Data extracts:

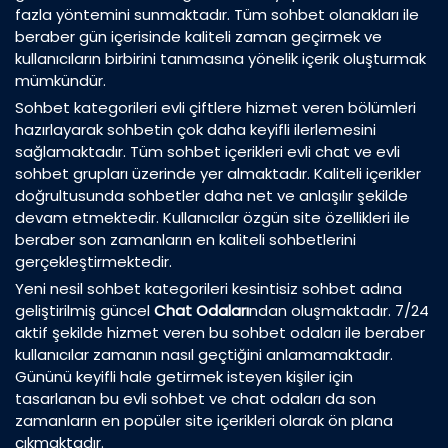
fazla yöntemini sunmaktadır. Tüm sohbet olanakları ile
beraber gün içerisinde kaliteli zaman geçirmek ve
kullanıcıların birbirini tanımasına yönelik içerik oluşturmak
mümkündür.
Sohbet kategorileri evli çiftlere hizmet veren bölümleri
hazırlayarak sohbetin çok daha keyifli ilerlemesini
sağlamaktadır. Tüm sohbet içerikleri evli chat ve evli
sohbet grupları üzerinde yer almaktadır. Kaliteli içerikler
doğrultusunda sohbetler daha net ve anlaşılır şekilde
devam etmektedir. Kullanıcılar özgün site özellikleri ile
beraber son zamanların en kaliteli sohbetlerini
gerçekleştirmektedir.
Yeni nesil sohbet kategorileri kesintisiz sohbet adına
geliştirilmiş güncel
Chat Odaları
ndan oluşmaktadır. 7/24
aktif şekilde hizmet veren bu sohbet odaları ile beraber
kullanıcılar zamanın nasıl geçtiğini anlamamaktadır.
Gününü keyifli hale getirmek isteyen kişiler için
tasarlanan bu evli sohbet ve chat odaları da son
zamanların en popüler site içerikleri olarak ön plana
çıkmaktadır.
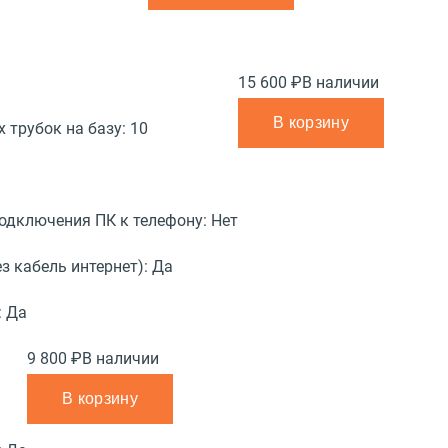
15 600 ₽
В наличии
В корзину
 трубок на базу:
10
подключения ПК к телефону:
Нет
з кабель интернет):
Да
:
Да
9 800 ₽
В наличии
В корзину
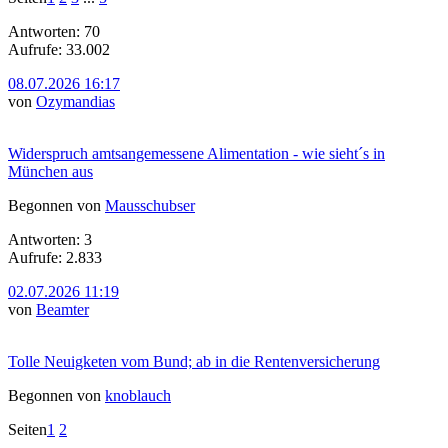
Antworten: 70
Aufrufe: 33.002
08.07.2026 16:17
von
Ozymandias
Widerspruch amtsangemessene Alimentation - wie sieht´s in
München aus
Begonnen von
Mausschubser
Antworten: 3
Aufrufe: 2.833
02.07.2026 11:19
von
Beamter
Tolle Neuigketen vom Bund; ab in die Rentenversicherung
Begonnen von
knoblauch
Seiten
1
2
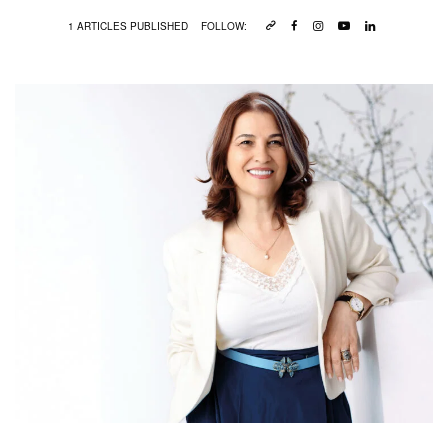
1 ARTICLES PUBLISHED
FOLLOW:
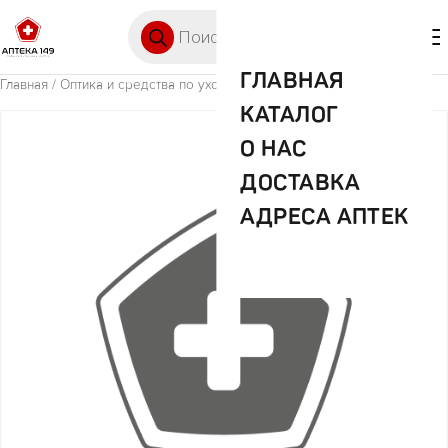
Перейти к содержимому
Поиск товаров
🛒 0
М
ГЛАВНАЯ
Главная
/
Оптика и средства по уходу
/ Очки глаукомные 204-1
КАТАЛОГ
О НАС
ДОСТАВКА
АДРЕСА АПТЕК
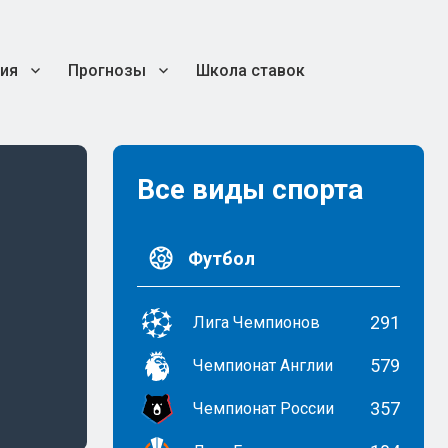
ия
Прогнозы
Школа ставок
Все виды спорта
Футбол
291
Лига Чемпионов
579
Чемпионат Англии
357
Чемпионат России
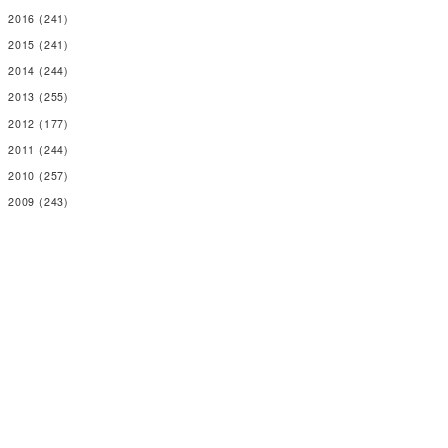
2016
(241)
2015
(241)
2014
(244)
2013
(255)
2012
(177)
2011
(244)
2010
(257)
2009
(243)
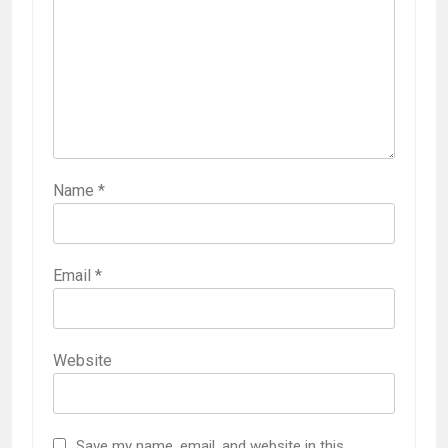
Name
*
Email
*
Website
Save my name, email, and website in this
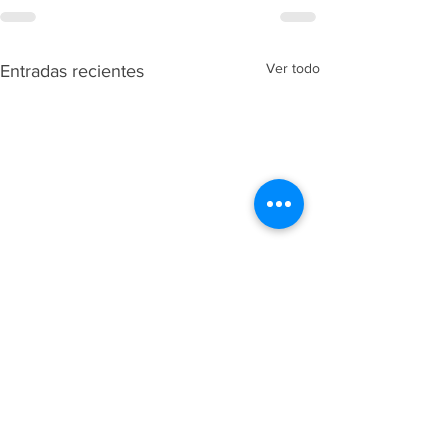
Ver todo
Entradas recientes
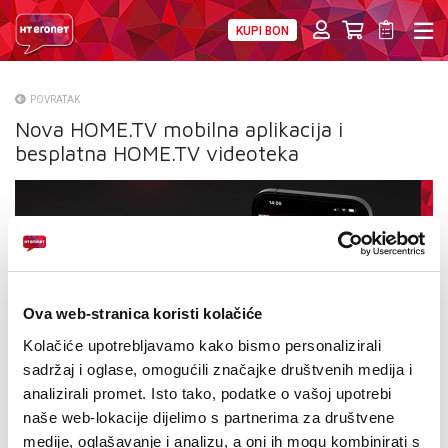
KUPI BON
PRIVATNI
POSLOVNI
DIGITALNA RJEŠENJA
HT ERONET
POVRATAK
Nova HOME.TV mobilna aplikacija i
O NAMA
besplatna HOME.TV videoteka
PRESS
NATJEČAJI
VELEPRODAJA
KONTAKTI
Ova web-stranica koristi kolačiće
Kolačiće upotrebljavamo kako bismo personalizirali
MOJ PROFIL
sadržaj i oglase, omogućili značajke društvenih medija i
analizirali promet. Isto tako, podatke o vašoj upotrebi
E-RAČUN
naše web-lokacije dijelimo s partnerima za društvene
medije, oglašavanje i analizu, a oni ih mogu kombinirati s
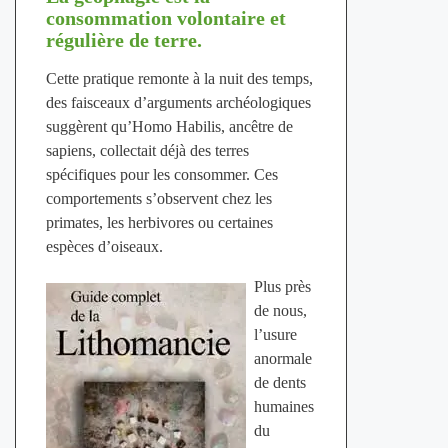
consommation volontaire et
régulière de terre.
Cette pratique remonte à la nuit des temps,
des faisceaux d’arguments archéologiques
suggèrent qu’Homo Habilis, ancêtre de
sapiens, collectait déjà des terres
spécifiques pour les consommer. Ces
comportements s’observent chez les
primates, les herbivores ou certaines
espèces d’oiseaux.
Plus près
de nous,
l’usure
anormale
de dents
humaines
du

Required action:
Write out every line of text in the records above as one numbered list, leaving out blank lines and the picture markers.

Response:
1. fazla yöntemini sunmaktadır. Tüm sohbet olanakları ile
2. beraber gün içerisinde kaliteli zaman geçirmek ve
3. kullanıcıların birbirini tanımasına yönelik içerik oluşturmak
4. mümkündür.
5. Sohbet kategorileri evli çiftlere hizmet veren bölümleri
6. hazırlayarak sohbetin çok daha keyifli ilerlemesini
7. sağlamaktadır. Tüm sohbet içerikleri evli chat ve evli
8. sohbet grupları üzerinde yer almaktadır. Kaliteli içerikler
9. doğrultusunda sohbetler daha net ve anlaşılır şekilde
10. devam etmektedir. Kullanıcılar özgün site özellikleri ile
11. beraber son zamanların en kaliteli sohbetlerini
12. gerçekleştirmektedir.
13. Yeni nesil sohbet kategorileri kesintisiz sohbet adına
14. geliştirilmiş güncel
15. Chat Odaları
16. ndan oluşmaktadır. 7/24
17. aktif şekilde hizmet veren bu sohbet odaları ile beraber
18. kullanıcılar zamanın nasıl geçtiğini anlamamaktadır.
19. Gününü keyifli hale getirmek isteyen kişiler için
20. tasarlanan bu evli sohbet ve chat odaları da son
21. zamanların en popüler site içerikleri olarak ön plana
22. çıkmaktadır.
23. 15 600 ₽
24. В наличии
25. В корзину
26.  трубок на базу:
27. 10
28. подключения ПК к телефону:
29. Нет
30. з кабель интернет):
31. Да
32. :
33. Да
34. 9 800 ₽
35. В наличии
36. В корзину
37. Antworten: 70
38. Aufrufe: 33.002
39. 08.07.2026 16:17
40. von
41. Ozymandias
42. Widerspruch amtsangemessene Alimentation - wie sieht´s in
43. München aus
44. Begonnen von
45. Mausschubser
46. Antworten: 3
47. Aufrufe: 2.833
48. 02.07.2026 11:19
49. von
50. Beamter
51. Tolle Neuigketen vom Bund; ab in die Rentenversicherung
52. Begonnen von
53. knoblauch
54. Seiten
55. 1
56. 2
57. 1 ARTICLES PUBLISHED
58. FOLLOW:
59. Перейти к содержимому
60. Поиск товаров
61. 🛒 0
62. М
63. ГЛАВНАЯ
64. Главная
65. /
66. Оптика и средства по уходу
67. / Очки глаукомные 204-1
68. КАТАЛОГ
69. О НАС
70. ДОСТАВКА
71. АДРЕСА АПТЕК
72. ия
73. Прогнозы
74. Школа ставок
75. Все виды спорта
76. Футбол
77. 291
78. Лига Чемпионов
79. 579
80. Чемпионат Англии
81. 357
82. Чемпионат России
83. 2016
84. (241)
85. 2015
86. (241)
87. 2014
88. (244)
89. 2013
90. (255)
91. 2012
92. (177)
93. 2011
94. (244)
95. 2010
96. (257)
97. 2009
98. (243)
99. Name
100. *
101. Email
102. *
103. Website
104. Save my name, email, and website in this
105. Ver todo
106. Entradas recientes
107. KUPI BON
108. PRIVATNI
109. POSLOVNI
110. DIGITALNA RJEŠENJA
111. HT ERONET
112. POVRATAK
113. Nova HOME.TV mobilna aplikacija i
114. O NAMA
115. besplatna HOME.TV videoteka
116. PRESS
117. NATJEČAJI
118. VELEPRODAJA
119. KONTAKTI
120. Ova web-stranica koristi kolačiće
121. Kolačiće upotrebljavamo kako bismo personalizirali
122. MOJ PROFIL
123. sadržaj i oglase, omogućili značajke društvenih medija i
124. analizirali promet. Isto tako, podatke o vašoj upotrebi
125. E-RAČUN
126. naše web-lokacije dijelimo s partnerima za društvene
127. medije, oglašavanje i analizu, a oni ih mogu kombinirati s
128. consommation volontaire et
129. régulière de terre.
130. Cette pratique remonte à la nuit des temps,
131. des faisceaux d’arguments archéologiques
132. suggèrent qu’Homo Habilis, ancêtre de
133. sapiens, collectait déjà des terres
134. spécifiques pour les consommer. Ces
135. comportements s’observent chez les
136. primates, les herbivores ou certaines
137. espèces d’oiseaux.
138. Plus près
139. de nous,
140. l’usure
141. anormale
142. de dents
143. humaines
144. du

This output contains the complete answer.